12 Setembro 2024
Obra preocupa pelos elevados impactos que pode causar em uma das regiões mais bem preservadas da Floresta Amazônica, mas presidente usa a seca para defendê-la.
A informação é publicada por ClimaInfo, 12-09-2024.
No mesmo dia em que foi ao Amazonas para ver in loco a situação drástica vivida por várias regiões do estado por causa da seca extrema e dos incêndios que atingem a Amazônia, o presidente Lula resolveu sair em defesa da BR-319. Usando a seca como justificativa, Lula disse que quer retomar as obras para asfaltar o chamado “Trecho do Meio” da rodovia que liga Manaus a Porto Velho.
No final de julho, a 7ª Vara Ambiental e Agrária da Seção Judiciária do Amazonas (SJAM) anulou a licença prévia para o asfaltamento do Trecho do Meio da BR-319, de cerca de 400 km. A decisão atendeu a uma ação civil pública movida pelo Observatório do Clima (OC) contra a licença emitida pelo IBAMA em 2022, ainda durante o governo Bolsonaro. Segundo o OC, a licença ignorou dados técnicos, análises científicas e vários pareceres do próprio órgão ambiental durante o processo de licenciamento.
Na avaliação de Lula, a importância da rodovia se dá especialmente durante a seca no rio Madeira, destaca o Estadão. “Temos consciência de que, enquanto o rio estava navegável, cheio, a rodovia não tinha a importância que tem, enquanto o rio Madeira estava vivo. E não podemos deixar duas capitais isoladas”, disse o presidente.
Segundo Lula, o ministro da Casa Civil, Rui Costa, convocaria uma reunião com ministros e o governador do Amazonas, Wilson Lima (União Brasil), para “definir uma política de atuação no estado”. “Vamos ter de garantir que não vamos permitir o desmatamento e a grilagem de terra [sic] próximo à rodovia, como é habitual acontecer neste país”, disse.
Aí é que mora o perigo que o presidente finge não ver. Como lembra o Globo, a estrada atravessa uma das regiões mais bem preservadas da Floresta Amazônica. A pavimentação facilitará o acesso ao coração da floresta e, com isso, atividades ilegais como o desmatamento e a grilagem, apontam especialistas.
Um levantamento da Climate Policy Initiative (CPI) da Pontifícia Universidade Católica do Rio de Janeiro (PUC-Rio), feita em parceria com o Projeto Amazônia 2030, mostra que o asfaltamento da BR-319 pode causar impactos em cerca de 300.000 km² da Amazônia. É uma área maior que todo o estado de São Paulo.
Vale lembrar também que o desmatamento é uma causa importante das mudanças climáticas.
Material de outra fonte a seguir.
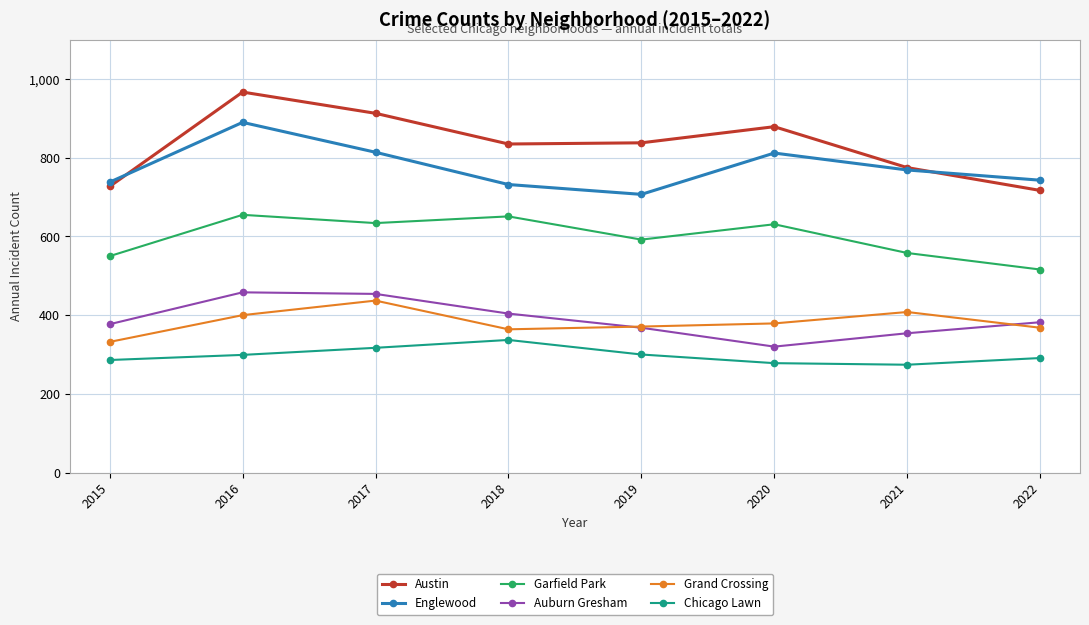

Between 2017 and 2019, which series saw the biggest shift?

Englewood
Essas que estão causando eventos climáticos cada vez mais extremos e frequentes – como a seca que, por dois anos consecutivos, castiga a Amazônia.
Construída durante a ditadura militar, no início dos anos 1970, a BR-319 foi abandonada na década seguinte e costuma ficar intransitável entre dezembro e maio, durante o período chuvoso. O governador Wilson Lima defende a pavimentação como “forma de tirar o estado do isolamento em relação ao restante do Brasil”. Mas a rodovia foi definida como inviável “economica e ambientalmente” pela ministra do Meio Ambiente, Marina Silva, em sessão da CPI das ONGs do Senado em novembro passado.
Valor, Agência Brasil, Carta Capital, IstoÉ Dinheiro e JCPE também repercutiram as declarações de Lula sobre a BR-319.